Veliki Brat VIP All Stars was the third season of the regional celebrity version of Veliki Brat. The show started airing on 9 March 2009, and finished on 6 April 2009. 

It was aired on three television channels in three countries: Pink in Serbia, Pink BH in Bosnia-Herzegovina, and Pink M in Montenegro.

Celebrities from Serbia, Bosnia and Herzegovina and Montenegro competed for €50,000. The hosts of the show were Milan Kalinić and Marijana Mićić.

Housemates

Review 
 Jelena Karleuša entered the Veliki Brat house as a special guest star and left after 24 hours.
 Only 3 housemates have already been in the Veliki Brat house. They are Jelena Žeželj (she was in the second season of Veliki Brat), Miki Đuričić (he was in the house in the first and in the second season of Veliki Brat) and Dragan Marinković Maca (he was in the first season of VIP Veliki Brat).
 Nenad Čanak, politician from Novi Sad, left the house on Day 9 because of his politician obligations. Čanak later refused to get back to the house.
Milić Vukašinović entered the house on Day 15. He had already been in the house in the second season of Veliki Brat VIP.
Miki had a secret task in the first week in the house. He had to nominate 5 housemates, they were Jelena Zezelj, Mira Skoric, Nenad Canak, Ivana Skoric and Sandra Draskovic. The housemates who saved Sandra, Ivana and Mira.
On the Day 15 Milan Mumin was evicted. One day later (Day 16) Big Brother surprised all the housemates by organising public nominations. Maca didn't wanted to nominate anybody, so he was nominated by Big Brother. Housemates nominated Miki and Tijana. Sandra broke the rule by talking about nominations. She was nominated by Big Brother. Sandra Drašković (Sani Armani) was evicted.

__Exercise data__.
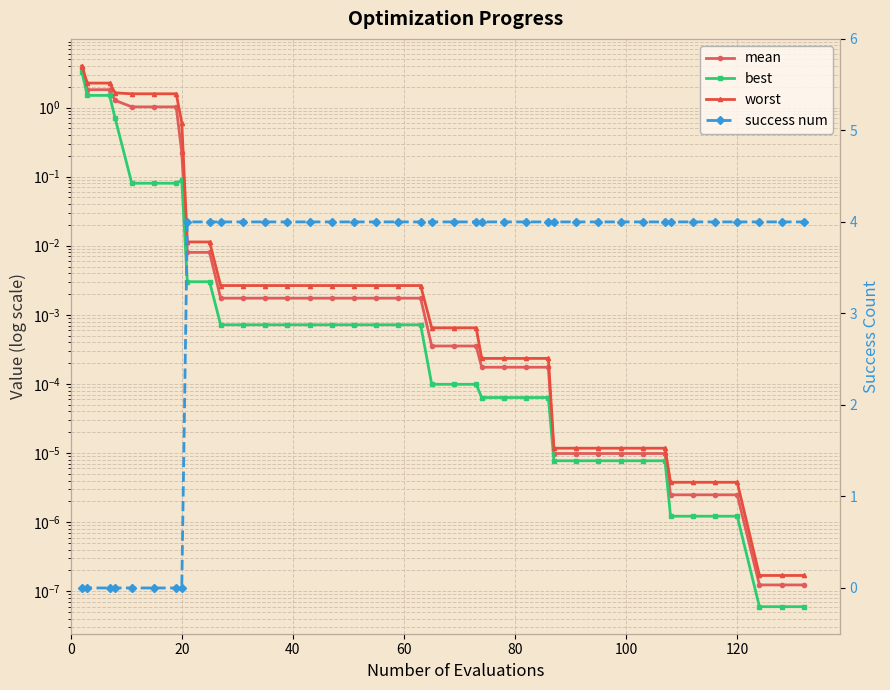

How many lines are shown in the chart?

4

__Task to carry out__. Continue the Veliki Brat VIP All Stars text above the listing, starting right after its final sentence.

__Result of the exercise__.
Housemates nominated Milić Vukasinović, Tijana and Kalimero. Kalimero received the most votes for eviction on forums. On the second place was Tijana and the fewest votes had Milić. On Monday night Milić was evicted.
 Big Brother organised unexpected nominations. Housemates nominated Gru, Tijana and Kalimero. One of them would be evicted on next Friday. Kalimero was evicted.
 There are 8 remaining housemates who became finalists. They are: Filip, Tijana, Maca, Mia, Miki, Ivana, Gru and Mira.
On the semifinal night Mia received the fewest votes to win, therefore evicted. At the same time Ivana was evicted too. An hour after, Tijana was evicted. Mira, Gru, Miki, Maca and Filip were the last in the house.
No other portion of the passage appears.